Una denuncia politica e istituzionale, ma soprattutto un grido d’allarme sul futuro della sanità della Sibaritide. Il sindaco di Corigliano Rossano, Flavio Stasi, ha annunciato di aver presentato un esposto alla Procura della Repubblica e una segnalazione all’Anac contro l’Asp di Cosenza, accusata di non aver fornito risposte sulle scelte che stanno interessando lo spoke cittadino e la riorganizzazione sanitaria del territorio.
“Sanità gestita come un centro di potere”
Secondo Stasi, negli ultimi anni le decisioni sull’ottimizzazione della rete ospedaliera sarebbero state prese senza un reale confronto con i territori.
Il primo cittadino sostiene di aver più volte chiesto una riorganizzazione dei servizi sanitari capace di avvicinare le cure ai cittadini, denunciando invece un sistema sempre più centralizzato.

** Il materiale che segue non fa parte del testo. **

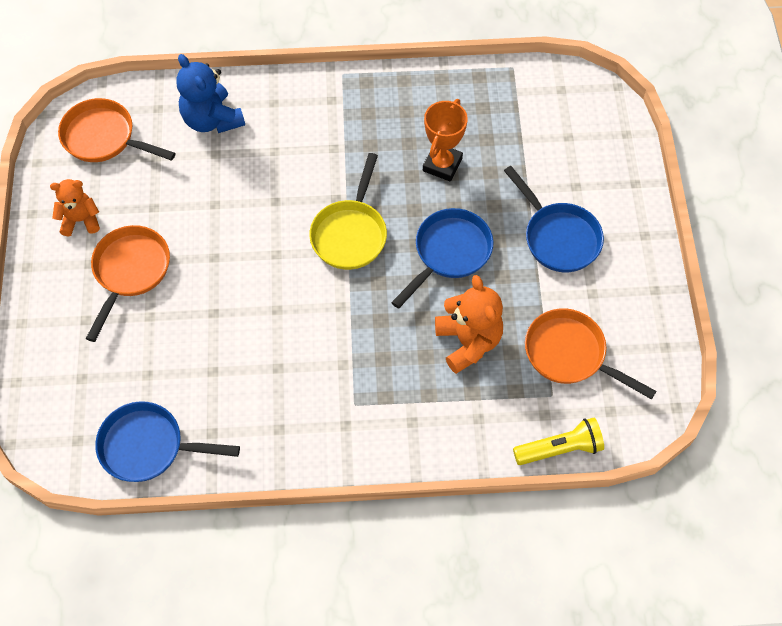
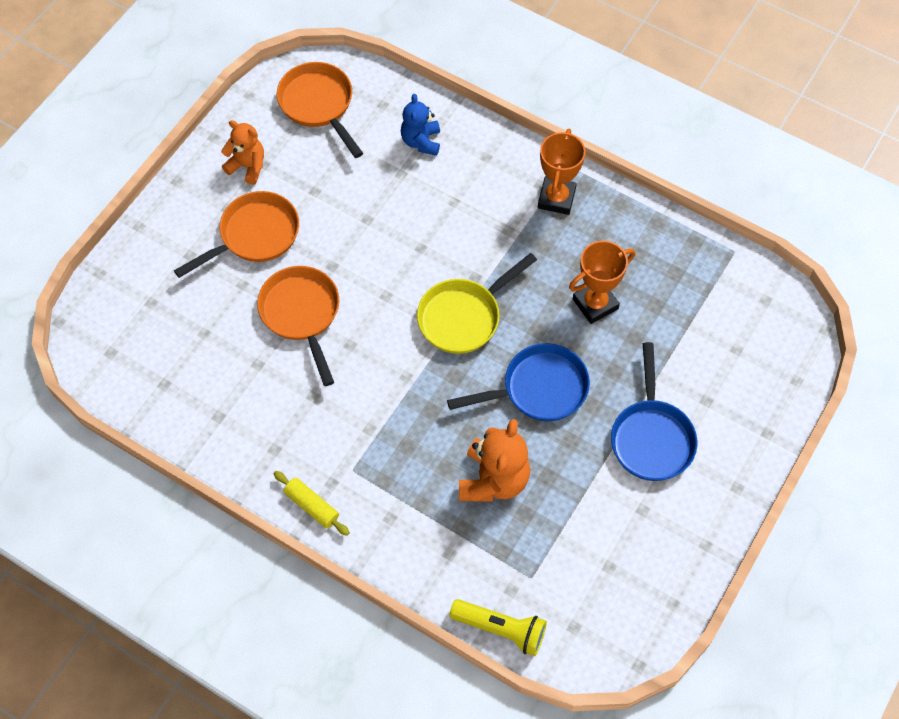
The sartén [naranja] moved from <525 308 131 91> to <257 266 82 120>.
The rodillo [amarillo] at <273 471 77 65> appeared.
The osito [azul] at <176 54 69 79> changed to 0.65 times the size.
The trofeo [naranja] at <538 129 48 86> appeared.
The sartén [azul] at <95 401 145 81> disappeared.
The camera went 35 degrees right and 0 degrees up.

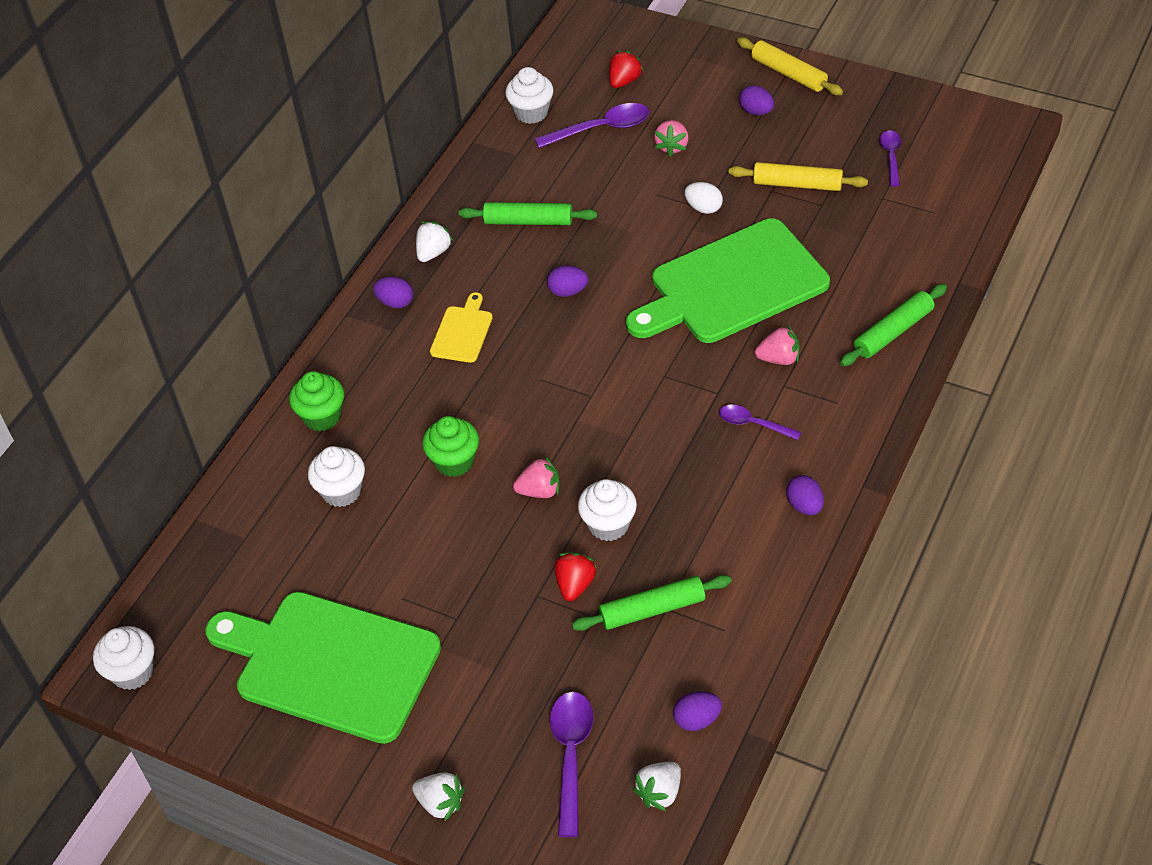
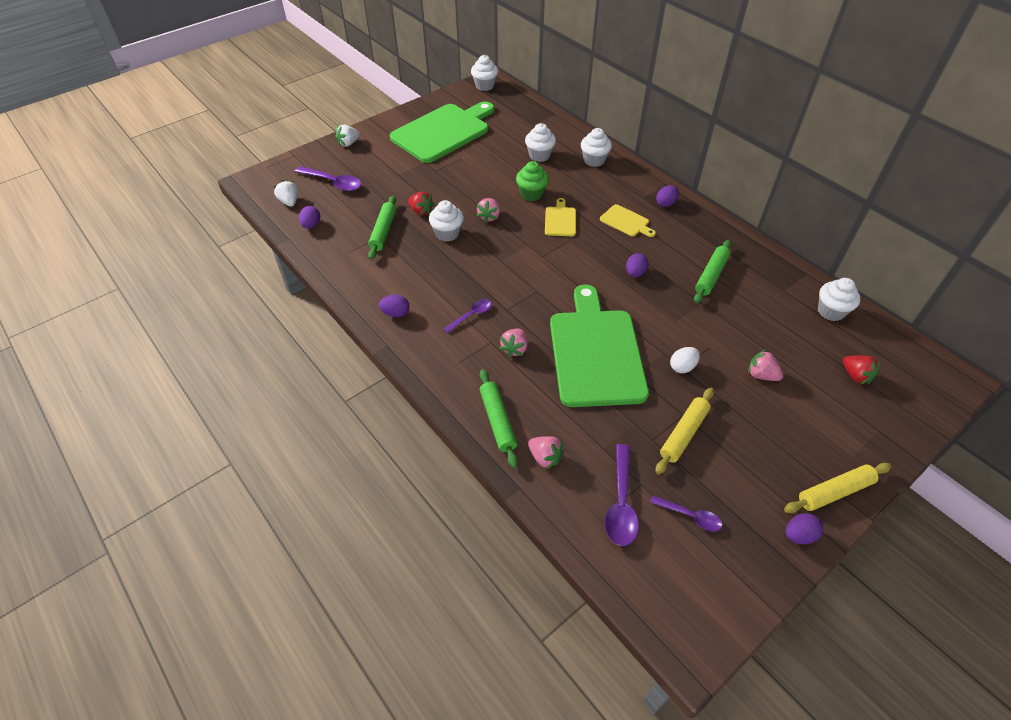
The fresa [rosa] at <528 436 36 34> appeared.
The tabla de cortar [amarillo] at <545 198 31 38> appeared.
The magdalena [verde] at <289 371 55 60> became the magdalena [blanco] at <581 128 31 39>.
The cuchara [morado] moved from <535 103 114 45> to <605 444 34 102>.
The huevo [morado] moved from <739 85 35 30> to <786 513 37 31>.
The fresa [blanco] at <416 221 37 41> disappeared.
The camera went 110 degrees right and 0 degrees up.

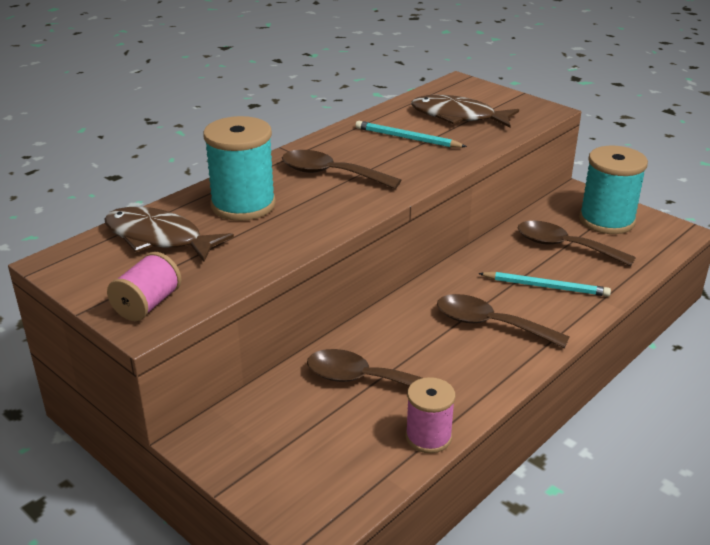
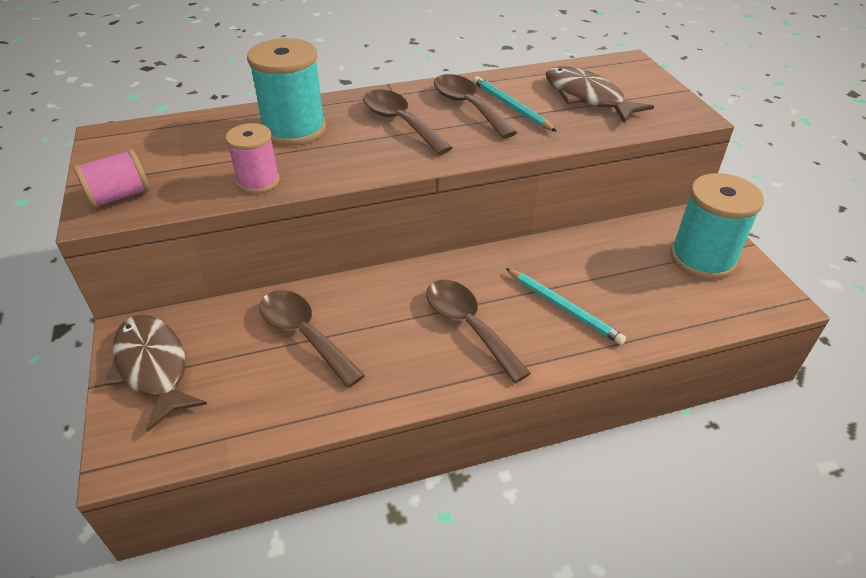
The pez [marrón] moved from <104 207 130 55> to <105 315 102 117>.
The carrete [rosa] moved from <405 377 50 76> to <225 123 55 71>.
The cuchara [marrón] moved from <518 221 118 45> to <434 74 83 65>.
The camera went 30 degrees right and 10 degrees up.

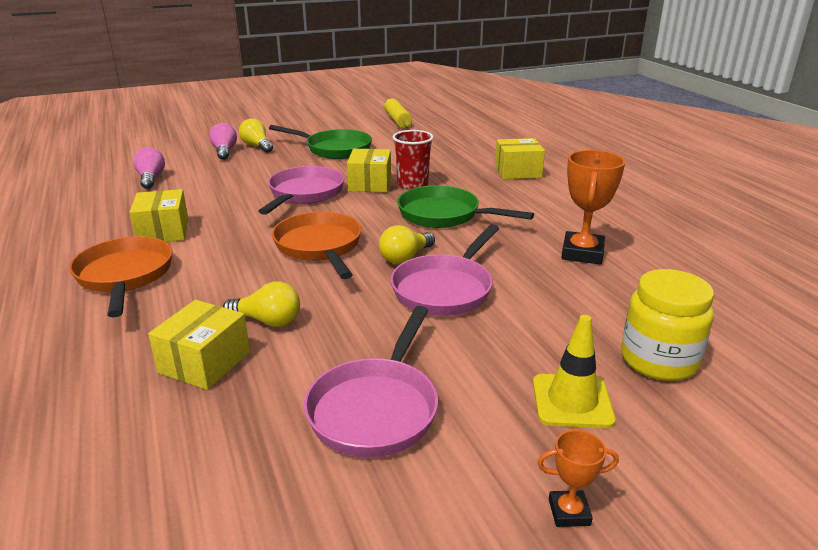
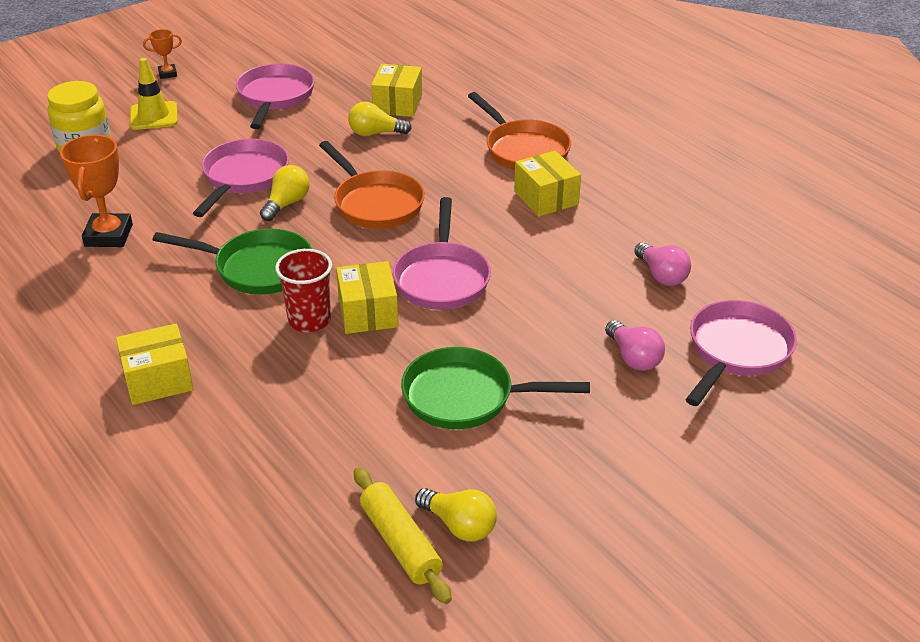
The bombilla [amarillo] moved from <239 118 34 35> to <415 488 82 54>.
The sartén [rosa] at <685 300 112 106> appeared.
The camera went 165 degrees right and 10 degrees up.

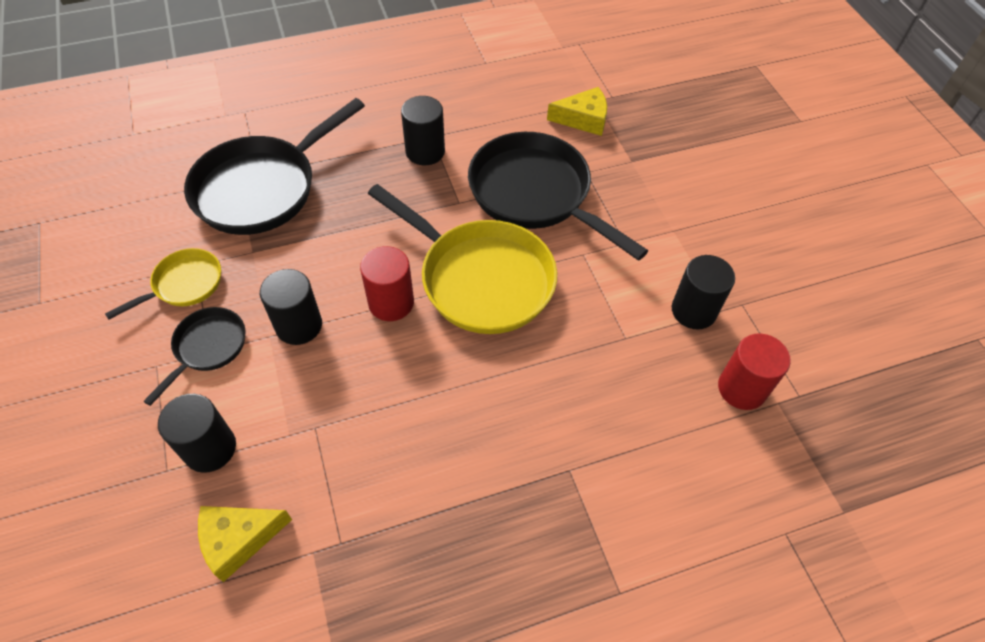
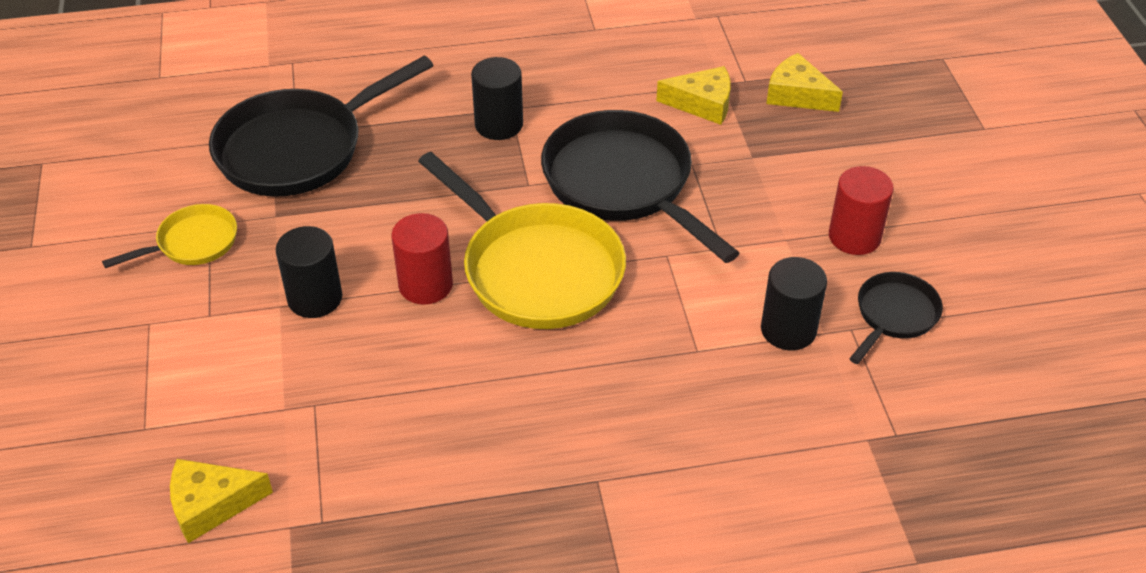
The queso [amarillo] at <766 53 77 59> appeared.
The cilindro [rojo] moved from <718 334 73 76> to <829 166 65 89>.
The sartén [negro] moved from <143 307 102 99> to <849 272 94 92>.
The cilindro [negro] at <158 394 78 79> disappeared.
The camera went 10 degrees right and 10 degrees down.

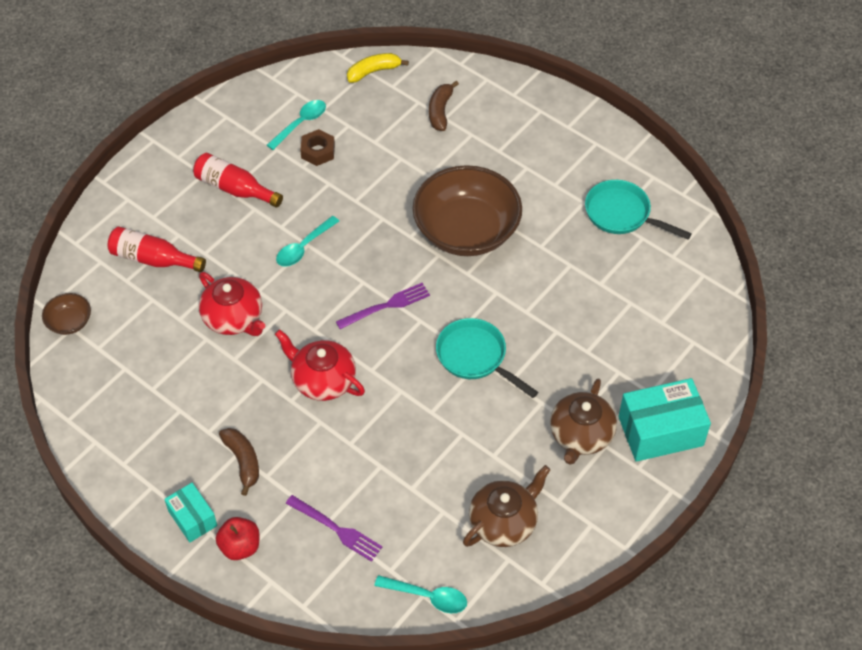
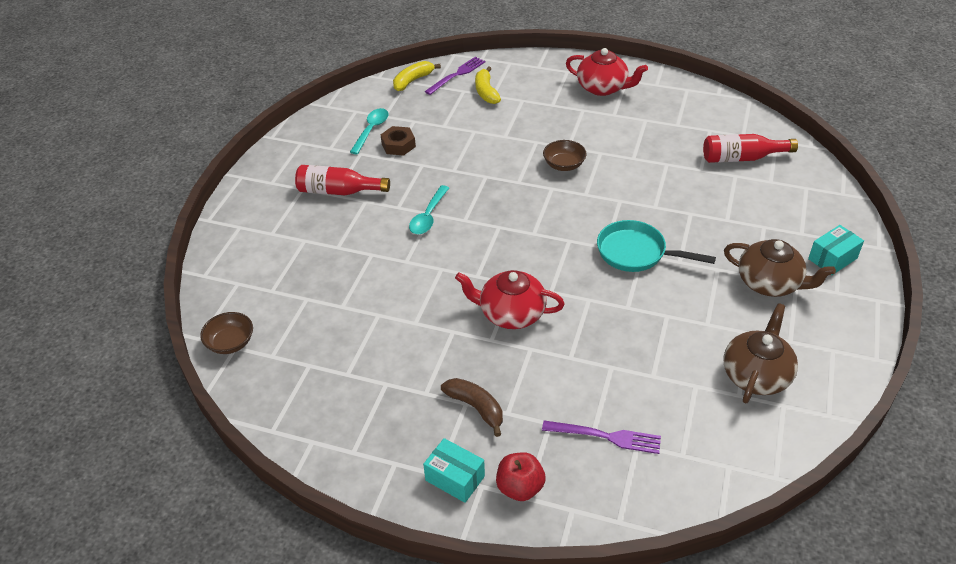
The tenedor [morado] moved from <336 283 94 46> to <425 57 60 38>.
The plátano [marrón] at <429 81 30 50> became the plátano [amarillo] at <475 66 26 38>.
The cuenco [marrón] at <412 165 110 91> changed to 0.43 times the size.
The tetera [rojo] moved from <199 272 66 64> to <566 48 82 48>.
The botella [rojo] moved from <107 227 99 45> to <703 134 95 29>.
The tetera [marrón] at <550 378 67 87> turned 60 degrees counterclockwise.
The caja [turquesa] at <618 378 93 84> changed to 0.58 times the size.
The cuchara [turquesa] at <374 575 93 38> disappeared.
The sartén [turquesa] at <585 180 107 59> disappeared.
The camera went 20 degrees left and 10 degrees down.

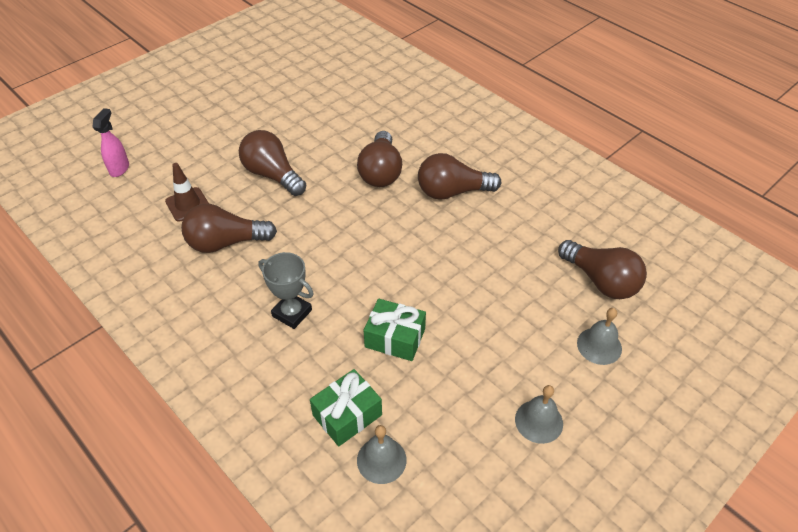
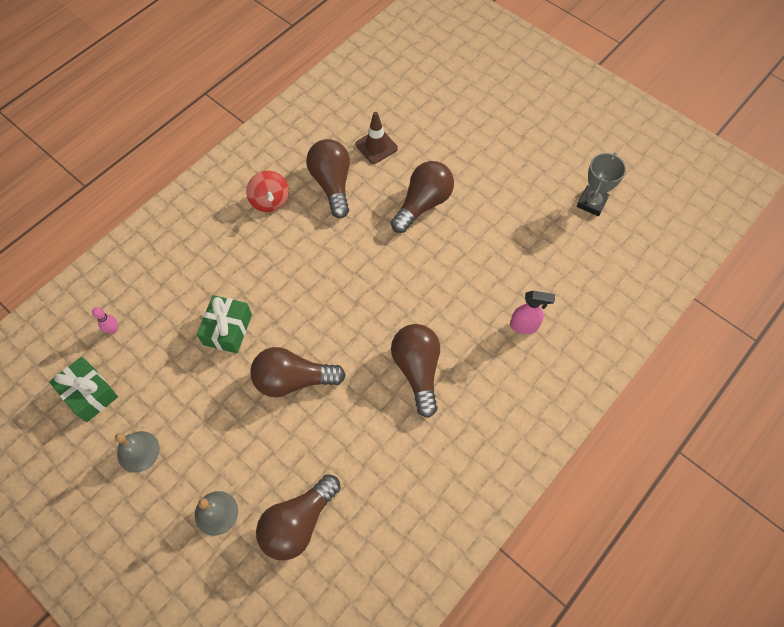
The regalo [verde] moved from <310 369 72 77> to <49 357 69 65>.
The campana [gris] at <357 425 50 59> was replaced by the bolo [rosa] at <92 307 26 27>.
The peonza [rojo] at <246 171 43 41> appeared.
The bombilla [marrón] moved from <357 131 45 56> to <250 347 96 50>.
The pulverizador [rosa] moved from <92 108 37 69> to <510 291 45 43>.
The trofeo [gris] moved from <259 252 55 77> to <577 153 49 63>.
The camera went 85 degrees right and 15 degrees up.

“La nostra posizione è sempre stata limpida: volevamo portare la sanità più vicina alle persone”, afferma il sindaco, criticando “un accentramento sistematico volto a gestire, lontano dagli occhi dei cittadini, un vero e proprio centro di potere”.
I dubbi sull’ospedale della Sibaritide
Nelle attenzioni del sindaco non può mancare il nuovo ospedale della Sibaritide. Stasi poi parla di costi elevati e di un modello gestionale che rischierebbe di pesare sulle casse pubbliche.
“L’ospedale della Sibaritide rischia di essere uno dei presidi più costosi d’Italia”, sostiene, spiegando che il Comune avrebbe analizzato documenti e varianti progettuali. Secondo il primo cittadino, la gestione della struttura comporterebbe “circa 10 milioni di euro all’anno di soldi pubblici al concessionario privato”.
Per Stasi, quelle risorse avrebbero potuto essere investite direttamente nella sanità pubblica, tra personale e servizi.
“Nessuna risposta dall’Asp”
Il sindaco racconta di aver chiesto più volte un confronto con l’Asp di Cosenza senza ottenere riscontri. Da qui la decisione di procedere formalmente.
“Abbiamo richiesto un incontro al Commissario straordinario, ma questo incontro non ci è mai stato concesso”, afferma. Dopo una richiesta di accesso agli atti presentata a febbraio e una diffida inviata ad aprile, il Comune ha depositato un esposto in Procura “per omissione di atti d’ufficio” e una segnalazione al responsabile anticorruzione.
Solo dopo questi passaggi – precisa il sindaco di Corigliano Rossano nel video pubblicato sui social – sarebbe arrivata una prima replica dell’Azienda sanitaria.
“Trovo drammatico che un ente pubblico debba muoversi solo di fronte a un esposto in Procura”, spiega parlando di una gestione “caotica” e priva di trasparenza.
I ritardi sulle infrastrutture
Tra i punti sollevati dal primo cittadino ci sono anche i ritardi sulle opere necessarie al funzionamento del nuovo ospedale.
Ed è proprio il nuovo nosocomio che sta nascendo in contrada Insiti il vero fulcro del problema ed al centro delle domande che pone il primo cittadino ionico: a cosa servono i trasferimenti dei reparti da un presidio cittadino all’altro (che hanno esacerbato gli animi della popolazione, alimentando polemiche infinite sulla fusione, ndr) se dire che l’ospedale della Sibaritide è quasi pronto?
Stasi fa intuire anche che il ritardo accumulato non dovrebbe essere recuperato nel giro di pochi mesi.
Ed infatti cita in particolare “il collettore fognario”, “la disponibilità idrica” e il mancato potenziamento del depuratore, chiedendosi se la struttura sia davvero vicina all’apertura. A queste domande ne manca una però, che lo riguarda. E la strada di accesso? La strada interpoderale su cui si affaccia il cantiere, infatti, e una classica stradina interpoderale che dovrebbe essere trasformata, secondo progetto, in ben altro. Una parte di fondi necessari pare siano disponibili ma ne mancherebbero altrettanti o giù di lì (8 milioni?).
“Forse si stanno solo cercando dei palliativi per nascondere la realtà?”, domanda il sindaco.
“Pronti al confronto, ma servono risposte”
Nonostante lo scontro istituzionale, Stasi ribadisce la disponibilità del Comune al dialogo.
“Il nostro unico fine è migliorare i servizi sanitari e riavvicinare la sanità ai territori”, sottolinea in conclusione. Ma chiede “dignità e responsabilità politica nelle scelte che riguardano la sanità pubblica”.
Per il sindaco, insomma, il tema non può essere derubricato a battaglia politica – e più volte l’Asp è finita nelle “attenzioni” di Stasi, soprattutto nelle campagne elettorali – ma come una questione che riguarda direttamente la qualità della vita dei cittadini.